[Stored items]
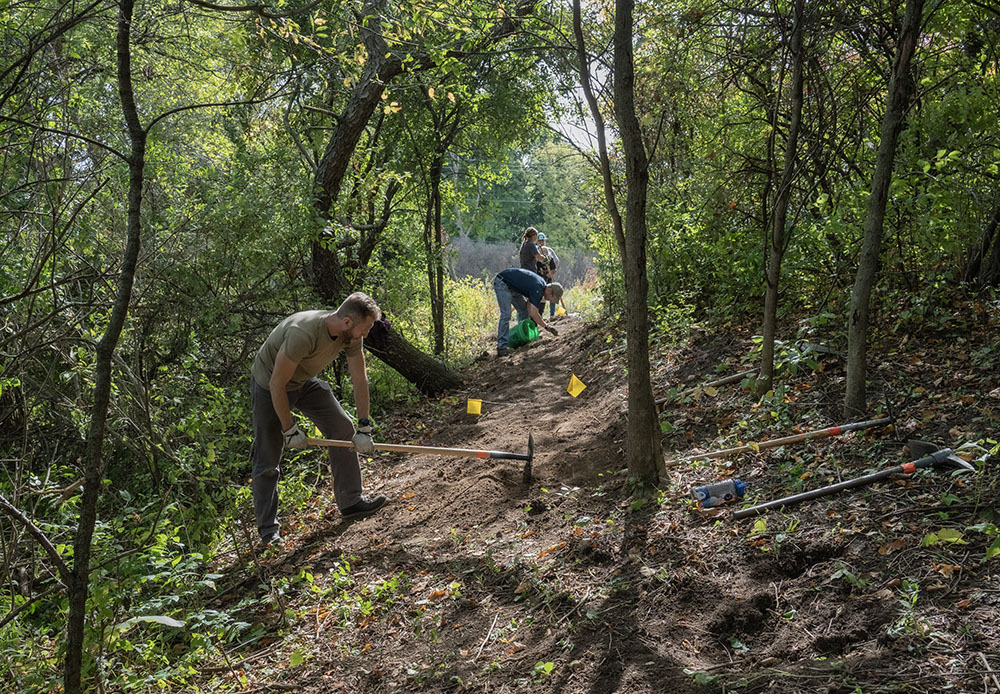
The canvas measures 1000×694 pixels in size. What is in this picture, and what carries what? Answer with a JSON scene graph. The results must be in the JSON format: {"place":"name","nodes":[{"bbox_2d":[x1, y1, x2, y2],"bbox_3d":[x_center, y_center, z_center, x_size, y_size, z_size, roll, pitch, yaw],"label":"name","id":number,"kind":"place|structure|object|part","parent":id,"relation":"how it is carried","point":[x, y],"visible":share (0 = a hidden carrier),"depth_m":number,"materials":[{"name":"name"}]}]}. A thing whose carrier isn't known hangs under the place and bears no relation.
{"place":"outdoors","nodes":[
{"label":"outdoors","id":0,"kind":"place"},
{"bbox_2d":[543,4,615,155],"label":"sky","id":1,"kind":"structure","parent":0,"point":[568,129],"materials":[{"name":"white"}]},
{"bbox_2d":[198,284,999,693],"label":"dirt path","id":2,"kind":"structure","parent":0,"point":[984,607],"materials":[{"name":"brown soil"}]},
{"bbox_2d":[248,293,388,544],"bbox_3d":[-1.103,0.423,5.339,0.848,1.459,0.619,3,8,24],"label":"man","id":3,"kind":"object","parent":2,"relation":"on","point":[282,383],"visible":0.99,"depth_m":5.20},
{"bbox_2d":[296,428,531,486],"bbox_3d":[-0.616,0.717,5.945,1.503,0.340,0.416,0,7,3],"label":"hoe","id":4,"kind":"object","parent":3,"relation":"in","point":[524,457],"visible":0.97,"depth_m":5.91,"materials":[{"name":"brown wood"}]},
{"bbox_2d":[304,2,467,394],"bbox_3d":[-1.272,-2.076,9.200,4.145,5.961,4.036,5,9,36],"label":"leaning tree","id":5,"kind":"object","parent":2,"relation":"on","point":[343,153],"visible":0.81,"depth_m":8.92,"materials":[{"name":"plant"}]},
{"label":"trunk","id":6,"kind":"part","parent":5,"relation":"part of","materials":[{"name":"brown wood"}]},
{"bbox_2d":[423,105,446,360],"bbox_3d":[-0.837,-2.125,11.334,0.713,5.205,0.694,0,7,3],"label":"tree","id":7,"kind":"object","parent":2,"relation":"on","point":[435,328],"visible":0.89,"depth_m":11.38,"materials":[{"name":"plant"}]},
{"bbox_2d":[465,398,482,415],"bbox_3d":[-0.234,0.558,7.964,0.144,0.202,0.078,2,8,19],"label":"yellow flag","id":8,"kind":"object","parent":2,"relation":"on","point":[475,403],"visible":0.98,"depth_m":7.95,"materials":[{"name":"yellow fabric"}]},
{"bbox_2d":[508,318,539,346],"bbox_3d":[0.318,-0.198,12.479,0.453,0.382,0.547,0,7,3],"label":"green bag","id":9,"kind":"object","parent":2,"relation":"on","point":[518,334],"visible":0.87,"depth_m":12.34,"materials":[{"name":"green plastic"}]},
{"bbox_2d":[492,268,564,355],"bbox_3d":[0.358,-0.473,11.834,0.704,1.098,0.961,-8,10,-44],"label":"man","id":10,"kind":"object","parent":2,"relation":"on","point":[556,288],"visible":0.98,"depth_m":11.64},
{"bbox_2d":[535,232,559,313],"bbox_3d":[0.703,-1.121,14.623,0.577,1.422,0.703,0,7,3],"label":"person","id":11,"kind":"object","parent":2,"relation":"on","point":[554,264],"visible":0.5,"depth_m":14.53},
{"bbox_2d":[555,301,565,316],"bbox_3d":[1.074,-0.639,16.081,0.231,0.341,0.151,0,7,3],"label":"yellow flag","id":12,"kind":"object","parent":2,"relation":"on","point":[560,310],"visible":0.88,"depth_m":16.06,"materials":[{"name":"yellow fabric"}]},
{"bbox_2d":[566,374,586,397],"bbox_3d":[0.662,0.362,7.882,0.184,0.250,0.102,3,8,25],"label":"yellow flag","id":13,"kind":"object","parent":2,"relation":"on","point":[574,381],"visible":0.99,"depth_m":7.87,"materials":[{"name":"yellow fabric"}]},
{"bbox_2d":[570,0,666,488],"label":"tree","id":14,"kind":"object","parent":2,"relation":"on","point":[632,316],"visible":0.98,"depth_m":5.06,"materials":[{"name":"plant"}]},
{"bbox_2d":[691,478,746,508],"bbox_3d":[1.204,0.795,4.909,0.328,0.163,0.113,0,7,3],"label":"plastic bottle","id":15,"kind":"object","parent":2,"relation":"on","point":[723,488],"visible":0.98,"depth_m":4.86,"materials":[{"name":"plastic"}]},
{"bbox_2d":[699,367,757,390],"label":"stick","id":16,"kind":"object","parent":2,"relation":"on","point":[737,375],"visible":0.82,"depth_m":7.74,"materials":[{"name":"brown wood"}]},
{"bbox_2d":[756,0,808,394],"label":"tree","id":17,"kind":"object","parent":2,"relation":"on","point":[765,344],"visible":0.98,"depth_m":6.84,"materials":[{"name":"plant"}]},
{"bbox_2d":[674,416,895,463],"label":"tool handle","id":18,"kind":"object","parent":2,"relation":"on","point":[882,421],"visible":0.99,"depth_m":5.85,"materials":[{"name":"wood"}]},
{"bbox_2d":[733,440,973,517],"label":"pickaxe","id":19,"kind":"object","parent":2,"relation":"on","point":[825,490],"visible":0.99,"depth_m":4.85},
{"bbox_2d":[843,0,923,411],"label":"tree","id":20,"kind":"object","parent":2,"relation":"on","point":[850,367],"visible":0.99,"depth_m":5.73,"materials":[{"name":"plant"}]},
{"bbox_2d":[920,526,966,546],"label":"fallen leaf","id":21,"kind":"object","parent":2,"relation":"on","point":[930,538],"visible":0.9,"depth_m":3.82,"materials":[{"name":"plant"}]},
{"bbox_2d":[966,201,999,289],"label":"tree","id":22,"kind":"object","parent":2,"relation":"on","point":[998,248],"visible":0.98,"depth_m":7.40,"materials":[{"name":"brown wood"}]},
{"label":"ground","id":23,"kind":"structure","parent":0},
{"bbox_2d":[63,0,147,691],"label":"tree","id":24,"kind":"object","parent":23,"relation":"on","point":[127,292],"visible":0.99,"depth_m":3.76,"materials":[{"name":"plant"}]},
{"bbox_2d":[80,529,262,693],"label":"shrub","id":25,"kind":"object","parent":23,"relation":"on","point":[151,617],"visible":0.67,"depth_m":4.53,"materials":[{"name":"green plant"}]},
{"bbox_2d":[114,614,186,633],"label":"pale leaf","id":26,"kind":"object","parent":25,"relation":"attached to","point":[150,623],"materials":[{"name":"plant"}]},
{"bbox_2d":[442,274,499,357],"bbox_3d":[-0.806,-0.456,16.264,1.965,1.637,3.191,0,7,3],"label":"shrub","id":27,"kind":"object","parent":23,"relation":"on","point":[493,302],"visible":0.47,"depth_m":16.04,"materials":[{"name":"green plant"}]},
{"bbox_2d":[447,237,596,286],"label":"bushes","id":28,"kind":"object","parent":23,"relation":"on","point":[580,264],"visible":0.39,"depth_m":32.23,"materials":[{"name":"plant"}]},
{"bbox_2d":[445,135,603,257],"label":"distant trees","id":29,"kind":"object","parent":23,"relation":"on","point":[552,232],"visible":0.45,"materials":[{"name":"green plant"}]},
{"bbox_2d":[518,226,545,275],"bbox_3d":[0.475,-1.162,13.958,0.473,1.329,0.615,0,7,3],"label":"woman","id":30,"kind":"object","parent":23,"relation":"on","point":[534,232],"visible":0.58,"depth_m":13.81}
]}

Task requirements: Return each of the lines exactly as they appear above, with no images.

Task result:
The canvas measures 1000×694 pixels in size. What is in this picture, and what carries what? Answer with a JSON scene graph. The results must be in the JSON format: {"place":"name","nodes":[{"bbox_2d":[x1, y1, x2, y2],"bbox_3d":[x_center, y_center, z_center, x_size, y_size, z_size, roll, pitch, yaw],"label":"name","id":number,"kind":"place|structure|object|part","parent":id,"relation":"how it is carried","point":[x, y],"visible":share (0 = a hidden carrier),"depth_m":number,"materials":[{"name":"name"}]}]}. A thing whose carrier isn't known hangs under the place and bears no relation.
{"place":"outdoors","nodes":[
{"label":"outdoors","id":0,"kind":"place"},
{"bbox_2d":[543,4,615,155],"label":"sky","id":1,"kind":"structure","parent":0,"point":[568,129],"materials":[{"name":"white"}]},
{"bbox_2d":[198,284,999,693],"label":"dirt path","id":2,"kind":"structure","parent":0,"point":[984,607],"materials":[{"name":"brown soil"}]},
{"bbox_2d":[248,293,388,544],"bbox_3d":[-1.103,0.423,5.339,0.848,1.459,0.619,3,8,24],"label":"man","id":3,"kind":"object","parent":2,"relation":"on","point":[282,383],"visible":0.99,"depth_m":5.20},
{"bbox_2d":[296,428,531,486],"bbox_3d":[-0.616,0.717,5.945,1.503,0.340,0.416,0,7,3],"label":"hoe","id":4,"kind":"object","parent":3,"relation":"in","point":[524,457],"visible":0.97,"depth_m":5.91,"materials":[{"name":"brown wood"}]},
{"bbox_2d":[304,2,467,394],"bbox_3d":[-1.272,-2.076,9.200,4.145,5.961,4.036,5,9,36],"label":"leaning tree","id":5,"kind":"object","parent":2,"relation":"on","point":[343,153],"visible":0.81,"depth_m":8.92,"materials":[{"name":"plant"}]},
{"label":"trunk","id":6,"kind":"part","parent":5,"relation":"part of","materials":[{"name":"brown wood"}]},
{"bbox_2d":[423,105,446,360],"bbox_3d":[-0.837,-2.125,11.334,0.713,5.205,0.694,0,7,3],"label":"tree","id":7,"kind":"object","parent":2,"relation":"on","point":[435,328],"visible":0.89,"depth_m":11.38,"materials":[{"name":"plant"}]},
{"bbox_2d":[465,398,482,415],"bbox_3d":[-0.234,0.558,7.964,0.144,0.202,0.078,2,8,19],"label":"yellow flag","id":8,"kind":"object","parent":2,"relation":"on","point":[475,403],"visible":0.98,"depth_m":7.95,"materials":[{"name":"yellow fabric"}]},
{"bbox_2d":[508,318,539,346],"bbox_3d":[0.318,-0.198,12.479,0.453,0.382,0.547,0,7,3],"label":"green bag","id":9,"kind":"object","parent":2,"relation":"on","point":[518,334],"visible":0.87,"depth_m":12.34,"materials":[{"name":"green plastic"}]},
{"bbox_2d":[492,268,564,355],"bbox_3d":[0.358,-0.473,11.834,0.704,1.098,0.961,-8,10,-44],"label":"man","id":10,"kind":"object","parent":2,"relation":"on","point":[556,288],"visible":0.98,"depth_m":11.64},
{"bbox_2d":[535,232,559,313],"bbox_3d":[0.703,-1.121,14.623,0.577,1.422,0.703,0,7,3],"label":"person","id":11,"kind":"object","parent":2,"relation":"on","point":[554,264],"visible":0.5,"depth_m":14.53},
{"bbox_2d":[555,301,565,316],"bbox_3d":[1.074,-0.639,16.081,0.231,0.341,0.151,0,7,3],"label":"yellow flag","id":12,"kind":"object","parent":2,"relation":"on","point":[560,310],"visible":0.88,"depth_m":16.06,"materials":[{"name":"yellow fabric"}]},
{"bbox_2d":[566,374,586,397],"bbox_3d":[0.662,0.362,7.882,0.184,0.250,0.102,3,8,25],"label":"yellow flag","id":13,"kind":"object","parent":2,"relation":"on","point":[574,381],"visible":0.99,"depth_m":7.87,"materials":[{"name":"yellow fabric"}]},
{"bbox_2d":[570,0,666,488],"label":"tree","id":14,"kind":"object","parent":2,"relation":"on","point":[632,316],"visible":0.98,"depth_m":5.06,"materials":[{"name":"plant"}]},
{"bbox_2d":[691,478,746,508],"bbox_3d":[1.204,0.795,4.909,0.328,0.163,0.113,0,7,3],"label":"plastic bottle","id":15,"kind":"object","parent":2,"relation":"on","point":[723,488],"visible":0.98,"depth_m":4.86,"materials":[{"name":"plastic"}]},
{"bbox_2d":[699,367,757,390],"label":"stick","id":16,"kind":"object","parent":2,"relation":"on","point":[737,375],"visible":0.82,"depth_m":7.74,"materials":[{"name":"brown wood"}]},
{"bbox_2d":[756,0,808,394],"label":"tree","id":17,"kind":"object","parent":2,"relation":"on","point":[765,344],"visible":0.98,"depth_m":6.84,"materials":[{"name":"plant"}]},
{"bbox_2d":[674,416,895,463],"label":"tool handle","id":18,"kind":"object","parent":2,"relation":"on","point":[882,421],"visible":0.99,"depth_m":5.85,"materials":[{"name":"wood"}]},
{"bbox_2d":[733,440,973,517],"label":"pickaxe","id":19,"kind":"object","parent":2,"relation":"on","point":[825,490],"visible":0.99,"depth_m":4.85},
{"bbox_2d":[843,0,923,411],"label":"tree","id":20,"kind":"object","parent":2,"relation":"on","point":[850,367],"visible":0.99,"depth_m":5.73,"materials":[{"name":"plant"}]},
{"bbox_2d":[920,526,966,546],"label":"fallen leaf","id":21,"kind":"object","parent":2,"relation":"on","point":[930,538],"visible":0.9,"depth_m":3.82,"materials":[{"name":"plant"}]},
{"bbox_2d":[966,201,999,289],"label":"tree","id":22,"kind":"object","parent":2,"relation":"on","point":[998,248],"visible":0.98,"depth_m":7.40,"materials":[{"name":"brown wood"}]},
{"label":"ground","id":23,"kind":"structure","parent":0},
{"bbox_2d":[63,0,147,691],"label":"tree","id":24,"kind":"object","parent":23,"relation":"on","point":[127,292],"visible":0.99,"depth_m":3.76,"materials":[{"name":"plant"}]},
{"bbox_2d":[80,529,262,693],"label":"shrub","id":25,"kind":"object","parent":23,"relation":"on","point":[151,617],"visible":0.67,"depth_m":4.53,"materials":[{"name":"green plant"}]},
{"bbox_2d":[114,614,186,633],"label":"pale leaf","id":26,"kind":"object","parent":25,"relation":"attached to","point":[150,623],"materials":[{"name":"plant"}]},
{"bbox_2d":[442,274,499,357],"bbox_3d":[-0.806,-0.456,16.264,1.965,1.637,3.191,0,7,3],"label":"shrub","id":27,"kind":"object","parent":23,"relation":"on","point":[493,302],"visible":0.47,"depth_m":16.04,"materials":[{"name":"green plant"}]},
{"bbox_2d":[447,237,596,286],"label":"bushes","id":28,"kind":"object","parent":23,"relation":"on","point":[580,264],"visible":0.39,"depth_m":32.23,"materials":[{"name":"plant"}]},
{"bbox_2d":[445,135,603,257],"label":"distant trees","id":29,"kind":"object","parent":23,"relation":"on","point":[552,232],"visible":0.45,"materials":[{"name":"green plant"}]},
{"bbox_2d":[518,226,545,275],"bbox_3d":[0.475,-1.162,13.958,0.473,1.329,0.615,0,7,3],"label":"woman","id":30,"kind":"object","parent":23,"relation":"on","point":[534,232],"visible":0.58,"depth_m":13.81}
]}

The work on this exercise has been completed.